Over the years I have had to perfect a special state of mind for performing with passion to a less than crowded hall or obviously disinterested audience. As I rise to receive a scripted applause following a performance and stand there in my white tails (which would seem ridiculous attire in most any other circumstance), I have often wondered why I just invested all of that energy with my colleagues over the last two hours. I sometimes feel as if I had just  force fed 1000 people their vegetables. I mean, does what we have to say matter anymore?

Hot damn! Here I was ready to be the bearer of bad news, but after reading all of these I’d rather just give everyone a hug. Frankly, if someone was going to inject positive thoughts into this discussion, I certainly didn’t think that it would be me. In some ways, I’m the very picture of orchestras’ audience problem. I’m still in my twenties (for another week, anyway); I have a Master’s degree; my bachelor’s was in music (intensive track) and I have an extensive background as a composer. If there’s low-hanging fruit in audience development, I’m it. And yet I’ve only been to three orchestra concerts in the last three years—and I didn’t pay my own money for any of them. It’s very hard for me to imagine any normal concert program (i.e., one without a world premiere) that would induce me to pay as much as $40 for a ticket—and even that number would have been a lot lower a few years ago.

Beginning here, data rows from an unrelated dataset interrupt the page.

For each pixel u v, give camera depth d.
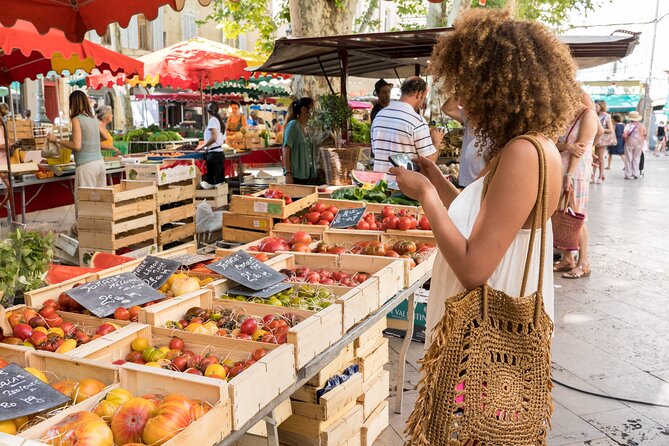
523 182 1.71
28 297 2.98
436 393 1.76
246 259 3.26
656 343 5.08
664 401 4.09
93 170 7.40
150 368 2.10
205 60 11.34
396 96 27.45
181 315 2.85
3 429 1.84
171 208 6.76
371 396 3.41
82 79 11.66
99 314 2.75
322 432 2.98
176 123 28.78
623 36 6.93
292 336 2.34
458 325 1.73
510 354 1.77
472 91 1.82
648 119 37.03
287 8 16.70
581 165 6.59
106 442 1.80
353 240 4.32
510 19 1.86
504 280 1.83
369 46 7.83
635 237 9.20
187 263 3.51
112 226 5.73
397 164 2.44
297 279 3.28
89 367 2.19
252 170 17.08
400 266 3.33
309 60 8.59
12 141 9.68
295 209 5.03
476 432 1.75
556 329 5.38
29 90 21.05
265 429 2.70
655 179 17.25
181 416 1.83
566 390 4.23
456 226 1.82
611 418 3.86
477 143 1.95
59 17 3.91
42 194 8.25
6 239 3.41
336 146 8.85
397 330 5.14
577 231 6.78
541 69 1.78
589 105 6.40
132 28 25.31
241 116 15.53
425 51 8.30
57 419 1.88
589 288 6.59
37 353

Clearly, though, orchestras must have something to offer, since they’ve inspired the passion of all of you and untold thousands of others for generations. I’ve been following with interest the bloggers who posed some variation of the question, “if you had to start all over again, what orchestras would you keep and what would you change?” And equally fascinated by the lack of substantive engagement those questions have received relative to others that have been posed. I think it would be instructive to take a historian’s perspective (which is not one I can offer, alas) and ask, why did orchestras form in the first place? What need were they filling, for their players, composers, or audience? And let’s not forget personal histories either. What first drew you to the orchestra? And specifically, what was it that made you decide you wanted to dedicate your life’s work, or at least a significant portion of it, to advancing and celebrating this art form? Was it a concert you attended? Participated in? Was it a particular piece? A teacher you adored? Or was it something much more mundane – a simple byproduct of having spent the lion’s share of your free time in one direction since early childhood?

To be sure, it’s important to identify and focus on the problems. But we’ll never find the solutions unless we can articulate why finding a solution is important.